Obviously, this explanation does nothing to pass the smell test. There is no law, rule or regulation prohibiting the release of this document to the public at this time. I would suggest that the real motivation for the LIRR not releasing this document is simply a continuation of the strategy employed since the scoping hearings nearly three years ago, to wit: give as few details or specifics about the project so that meaningful evaluation can be avoided at all costs.

The LIRR's present schedule calls for FTA approval of the DEIS by this May with public hearings to follow almost immediately thereafter during the summer months. The timing of these hearings and the delayed release of this document are clearly designed to limit input and public participation in the process. Forthrightness and not flight is what we want from the LIRR and we will demand nothing less. Floral Park views the LIRR's fancy footwork in the same way heavyweight champion Joe Louis saw his speedy challenger Billy Conn: He can run but he can't hide said the Brown Bomber.

Ms. Williams concluded her article by professing how much the LIRR "cares" about Floral Park and is "working hard to be a good neighbor." Unfortunately, this is not the time for the LIRR to be patronizing or to profess false hopes about not wanting to disrupt our village. What is needed at this critical time is candor and transparency.

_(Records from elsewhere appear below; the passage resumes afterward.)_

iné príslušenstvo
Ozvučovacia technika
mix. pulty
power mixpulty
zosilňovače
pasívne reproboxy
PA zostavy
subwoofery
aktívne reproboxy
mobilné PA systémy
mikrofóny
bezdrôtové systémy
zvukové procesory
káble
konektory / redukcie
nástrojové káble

Finally, I will be celebrating the 175th anniversary of the Long Island Rail Road that Ms. Williams notes in her article. The railroad was good for the United States and it was good for Floral Park. I never harbored any doubts that modern transportation made the modern world. That's the way I feel and the way Floral Park feels. I've never heard anyone say we should raze the railroad or even subtract one of the four tracks that traverse this village. What we are saying is we want to see the DEIS. Actions speak louder than words. The LIRR must release its draft environmental impact statement now!